Resilienza potrebbe per molti avere una traduzione diversa: anni luce dalla neurobiologia, è derivabile anche da un concetto filosofico, quello che Platone chiama “Thymoeldès”, che in greco significa “respiro”, ma anche “cuore”, un termine che rimanda all’anima, a quell’ambito che rende l’anima capace, adeguatamente allenata, di cogliere tutto ciò che è vero emozionalmente.

Secondo questa visione, sarà proprio l’emozionalità a legarsi con la parte razionale e a dirigerla, a renderla resiliente.

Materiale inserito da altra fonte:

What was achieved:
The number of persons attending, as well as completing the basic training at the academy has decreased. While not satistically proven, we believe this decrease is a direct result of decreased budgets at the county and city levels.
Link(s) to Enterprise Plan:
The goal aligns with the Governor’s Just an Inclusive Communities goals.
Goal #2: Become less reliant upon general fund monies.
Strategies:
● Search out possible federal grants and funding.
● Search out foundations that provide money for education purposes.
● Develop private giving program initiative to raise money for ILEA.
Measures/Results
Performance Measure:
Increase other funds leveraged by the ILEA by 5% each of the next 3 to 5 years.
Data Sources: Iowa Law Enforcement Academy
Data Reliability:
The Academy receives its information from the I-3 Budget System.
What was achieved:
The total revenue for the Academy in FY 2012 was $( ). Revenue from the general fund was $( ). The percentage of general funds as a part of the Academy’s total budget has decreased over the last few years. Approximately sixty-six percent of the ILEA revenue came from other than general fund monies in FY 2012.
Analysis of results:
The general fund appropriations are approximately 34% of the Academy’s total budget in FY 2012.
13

Questa visione è tradotta in un’immagine nel Fedro: una biga con due cavalli. L’auriga che guida la biga è la razionalità e i due cavalli rappresentano la passione e l’emozione. L’emozione è un cavallo bianco che comprende il linguaggio dell’auriga (l’anima razionale) ed è continuamente attiva nell’atto di moderare il cavallo nero simbolo invece delle passioni.

 

Thymoeldès è quindi forza d’animo, che con ardore media il conflitto del divenire del mondo e dei cambiamenti della vita, delle nostre vivide passioni e della calcolatrice razionalità.

 

Thymoeldès è resilienza. E indovinate Platone dove localizza l’origine della resilienza?

Nel cervello direte voi.

Nel cuore, dice Platone.

 

Il cuore è dimora metaforica del sentimento, inteso non come placido e rilassante atteggiamento ma come forza. 

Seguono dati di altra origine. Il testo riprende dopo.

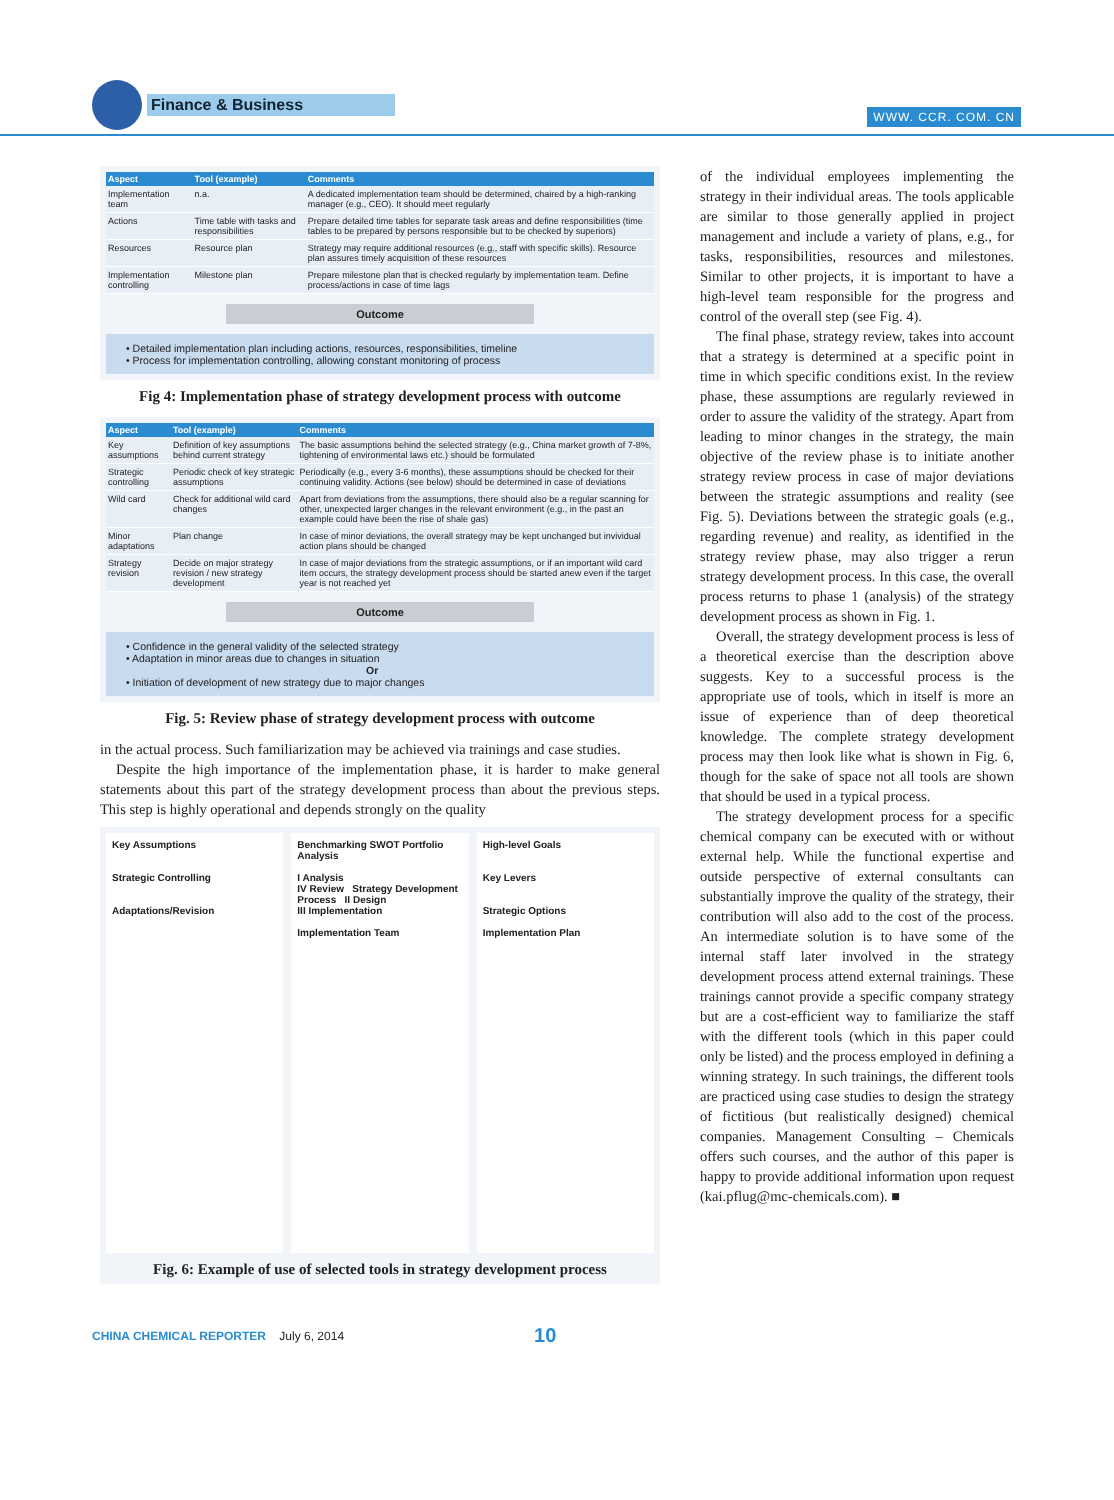Finance & Business
WWW. CCR. COM. CN
| Aspect | Tool (example) | Comments |
| --- | --- | --- |
| Implementation team | n.a. | A dedicated implementation team should be determined, chaired by a high-ranking manager (e.g., CEO). It should meet regularly |
| Actions | Time table with tasks and responsibilities | Prepare detailed time tables for separate task areas and define responsibilities (time tables to be prepared by persons responsible but to be checked by superiors) |
| Resources | Resource plan | Strategy may require additional resources (e.g., staff with specific skills). Resource plan assures timely acquisition of these resources |
| Implementation controlling | Milestone plan | Prepare milestone plan that is checked regularly by implementation team. Define process/actions in case of time lags |
Outcome
• Detailed implementation plan including actions, resources, responsibilities, timeline
• Process for implementation controlling, allowing constant monitoring of process
Fig 4: Implementation phase of strategy development process with outcome
| Aspect | Tool (example) | Comments |
| --- | --- | --- |
| Key assumptions | Definition of key assumptions behind current strategy | The basic assumptions behind the selected strategy (e.g., China market growth of 7-8%, tightening of environmental laws etc.) should be formulated |
| Strategic controlling | Periodic check of key strategic assumptions | Periodically (e.g., every 3-6 months), these assumptions should be checked for their continuing validity. Actions (see below) should be determined in case of deviations |
| Wild card | Check for additional wild card changes | Apart from deviations from the assumptions, there should also be a regular scanning for other, unexpected larger changes in the relevant environment (e.g., in the past an example could have been the rise of shale gas) |
| Minor adaptations | Plan change | In case of minor deviations, the overall strategy may be kept unchanged but invividual action plans should be changed |
| Strategy revision | Decide on major strategy revision / new strategy development | In case of major deviations from the strategic assumptions, or if an important wild card item occurs, the strategy development process should be started anew even if the target year is not reached yet |
Outcome
• Confidence in the general validity of the selected strategy
• Adaptation in minor areas due to changes in situation
Or
• Initiation of development of new strategy due to major changes
Fig. 5: Review phase of strategy development process with outcome
in the actual process. Such familiarization may be achieved via trainings and case studies.
Despite the high importance of the implementation phase, it is harder to make general statements about this part of the strategy development process than about the previous steps. This step is highly operational and depends strongly on the quality
Key Assumptions
Strategic Controlling
Adaptations/Revision
Benchmarking SWOT Portfolio Analysis
I Analysis
IV Review Strategy Development Process II Design
III Implementation
Implementation Team
High-level Goals
Key Levers
Strategic Options
Implementation Plan
Fig. 6: Example of use of selected tools in strategy development process
of the individual employees implementing the strategy in their individual areas. The tools applicable are similar to those generally applied in project management and include a variety of plans, e.g., for tasks, responsibilities, resources and milestones. Similar to other projects, it is important to have a high-level team responsible for the progress and control of the overall step (see Fig. 4).
The final phase, strategy review, takes into account that a strategy is determined at a specific point in time in which specific conditions exist. In the review phase, these assumptions are regularly reviewed in order to assure the validity of the strategy. Apart from leading to minor changes in the strategy, the main objective of the review phase is to initiate another strategy review process in case of major deviations between the strategic assumptions and reality (see Fig. 5). Deviations between the strategic goals (e.g., regarding revenue) and reality, as identified in the strategy review phase, may also trigger a rerun strategy development process. In this case, the overall process returns to phase 1 (analysis) of the strategy development process as shown in Fig. 1.
Overall, the strategy development process is less of a theoretical exercise than the description above suggests. Key to a successful process is the appropriate use of tools, which in itself is more an issue of experience than of deep theoretical knowledge. The complete strategy development process may then look like what is shown in Fig. 6, though for the sake of space not all tools are shown that should be used in a typical process.
The strategy development process for a specific chemical company can be executed with or without external help. While the functional expertise and outside perspective of external consultants can substantially improve the quality of the strategy, their contribution will also add to the cost of the process. An intermediate solution is to have some of the internal staff later involved in the strategy development process attend external trainings. These trainings cannot provide a specific company strategy but are a cost-efficient way to familiarize the staff with the different tools (which in this paper could only be listed) and the process employed in defining a winning strategy. In such trainings, the different tools are practiced using case studies to design the strategy of fictitious (but realistically designed) chemical companies. Management Consulting – Chemicals offers such courses, and the author of this paper is happy to provide additional information upon request (kai.pflug@mc-chemicals.com). ■
CHINA CHEMICAL REPORTER July 6, 2014 10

Forza che ci permette di scegliere, senza farci vincere dall’eterna diatriba dei pro e dei contro, che ci permette di resistere al divenire, senza cadere nel difetto di identificarci come stranieri nella nostra stessa vita, o peggio come spettatori.

 

La forza d’animo, che è poi la forza del sentimento, ci difende da questa estraneità, ci fa sentire a casa, presso di noi.  

 

E anche nell’urgenza paradossale della realtà di questi giorni che accomuna noi giovani medici, fare nostro il pensiero di Platone che si coniuga con le più recenti ricerche che dimostrano scientificamente l’essenza della resilienza, può forse darci uno spiraglio per rimanere aderenti alla nostra vita, alla nostra scelta, nonostante tutto.

E così in ogni sfida.

 

Non ha ancora smesso di piovere.

Eppure, c’è una luce che filtra tra le tende.

È un monito che nella sinfonia del ticchettio delle gocce sul davanzale fuori, suona cosi: ‘’se noi lasciamo la nostra luce splendere inconsciamente diamo alle altre persone il permesso di fare lo stesso, appena ci liberiamo dalla nostra paura, la nostra presenza automaticamente libera gli altri’’.